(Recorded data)
+ + + + +

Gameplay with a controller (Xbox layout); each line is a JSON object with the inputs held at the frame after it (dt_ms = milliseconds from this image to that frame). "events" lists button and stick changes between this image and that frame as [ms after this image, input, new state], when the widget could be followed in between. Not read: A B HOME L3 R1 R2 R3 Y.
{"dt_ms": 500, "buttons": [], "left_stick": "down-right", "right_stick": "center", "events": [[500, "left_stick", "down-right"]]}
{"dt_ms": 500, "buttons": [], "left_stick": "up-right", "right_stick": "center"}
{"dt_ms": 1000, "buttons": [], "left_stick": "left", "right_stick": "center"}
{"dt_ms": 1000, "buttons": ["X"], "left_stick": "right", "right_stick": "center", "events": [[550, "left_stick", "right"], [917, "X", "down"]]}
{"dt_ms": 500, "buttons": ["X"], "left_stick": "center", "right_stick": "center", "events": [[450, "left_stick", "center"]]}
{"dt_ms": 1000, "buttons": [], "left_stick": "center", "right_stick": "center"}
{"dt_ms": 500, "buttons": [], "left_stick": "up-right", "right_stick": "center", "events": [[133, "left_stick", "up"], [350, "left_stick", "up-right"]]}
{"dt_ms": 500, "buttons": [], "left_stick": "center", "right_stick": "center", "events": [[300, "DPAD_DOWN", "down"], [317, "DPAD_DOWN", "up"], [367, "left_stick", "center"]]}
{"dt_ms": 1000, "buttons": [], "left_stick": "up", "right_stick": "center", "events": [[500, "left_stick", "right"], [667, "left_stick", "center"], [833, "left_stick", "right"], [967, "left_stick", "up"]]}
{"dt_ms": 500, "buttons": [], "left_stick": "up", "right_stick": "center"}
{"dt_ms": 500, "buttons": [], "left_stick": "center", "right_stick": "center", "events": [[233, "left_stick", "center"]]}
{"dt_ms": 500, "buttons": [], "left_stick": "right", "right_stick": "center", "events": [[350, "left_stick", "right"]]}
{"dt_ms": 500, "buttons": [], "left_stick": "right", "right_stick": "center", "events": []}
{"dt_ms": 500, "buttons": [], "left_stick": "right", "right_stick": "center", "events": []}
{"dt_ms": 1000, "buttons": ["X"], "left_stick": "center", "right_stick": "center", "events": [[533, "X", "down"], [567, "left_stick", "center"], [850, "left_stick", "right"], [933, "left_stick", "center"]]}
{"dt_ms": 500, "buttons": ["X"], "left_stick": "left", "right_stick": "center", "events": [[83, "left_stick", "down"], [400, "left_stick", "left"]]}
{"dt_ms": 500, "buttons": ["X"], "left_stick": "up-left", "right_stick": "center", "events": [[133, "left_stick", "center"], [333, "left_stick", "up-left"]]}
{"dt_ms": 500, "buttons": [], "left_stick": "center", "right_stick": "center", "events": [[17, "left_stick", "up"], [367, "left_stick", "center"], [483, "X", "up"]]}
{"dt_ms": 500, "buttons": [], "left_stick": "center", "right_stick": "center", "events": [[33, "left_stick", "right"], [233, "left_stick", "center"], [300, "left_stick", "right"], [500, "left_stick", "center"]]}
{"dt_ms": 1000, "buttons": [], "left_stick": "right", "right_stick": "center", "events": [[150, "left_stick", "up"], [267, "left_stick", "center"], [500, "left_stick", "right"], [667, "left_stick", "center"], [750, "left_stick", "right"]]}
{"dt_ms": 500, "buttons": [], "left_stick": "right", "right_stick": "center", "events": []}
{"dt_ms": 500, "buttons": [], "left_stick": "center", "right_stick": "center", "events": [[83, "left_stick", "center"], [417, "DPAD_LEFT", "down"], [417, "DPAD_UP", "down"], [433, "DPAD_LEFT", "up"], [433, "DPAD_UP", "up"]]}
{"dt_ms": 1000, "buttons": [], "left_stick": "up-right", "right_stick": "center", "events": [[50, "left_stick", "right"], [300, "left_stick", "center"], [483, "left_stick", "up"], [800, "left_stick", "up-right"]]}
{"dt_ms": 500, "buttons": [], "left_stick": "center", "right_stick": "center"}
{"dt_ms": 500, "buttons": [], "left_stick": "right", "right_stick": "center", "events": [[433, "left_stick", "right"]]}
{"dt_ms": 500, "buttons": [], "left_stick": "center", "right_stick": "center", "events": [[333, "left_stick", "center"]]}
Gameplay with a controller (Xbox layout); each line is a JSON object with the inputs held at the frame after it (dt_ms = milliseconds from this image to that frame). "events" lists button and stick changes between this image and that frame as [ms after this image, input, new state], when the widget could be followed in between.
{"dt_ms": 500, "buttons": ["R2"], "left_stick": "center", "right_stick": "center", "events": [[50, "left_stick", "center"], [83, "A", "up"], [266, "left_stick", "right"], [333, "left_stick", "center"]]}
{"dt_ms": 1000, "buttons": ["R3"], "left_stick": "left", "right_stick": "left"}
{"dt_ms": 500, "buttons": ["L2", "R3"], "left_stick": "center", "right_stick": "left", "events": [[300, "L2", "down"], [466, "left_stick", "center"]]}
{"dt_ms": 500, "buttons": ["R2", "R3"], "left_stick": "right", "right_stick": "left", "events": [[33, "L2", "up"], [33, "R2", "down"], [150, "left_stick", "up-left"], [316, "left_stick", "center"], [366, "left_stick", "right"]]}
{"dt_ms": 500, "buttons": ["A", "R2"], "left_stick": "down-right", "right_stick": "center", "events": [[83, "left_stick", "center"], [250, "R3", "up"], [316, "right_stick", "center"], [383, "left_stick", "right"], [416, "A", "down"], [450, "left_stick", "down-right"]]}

+ + + + +

● **What the task asks**:
If a line in the records holds the string "between", copy it.

● **Finished task**:
Gameplay with a controller (Xbox layout); each line is a JSON object with the inputs held at the frame after it (dt_ms = milliseconds from this image to that frame). "events" lists button and stick changes between this image and that frame as [ms after this image, input, new state], when the widget could be followed in between. Not read: A B HOME L3 R1 R2 R3 Y.
Gameplay with a controller (Xbox layout); each line is a JSON object with the inputs held at the frame after it (dt_ms = milliseconds from this image to that frame). "events" lists button and stick changes between this image and that frame as [ms after this image, input, new state], when the widget could be followed in between.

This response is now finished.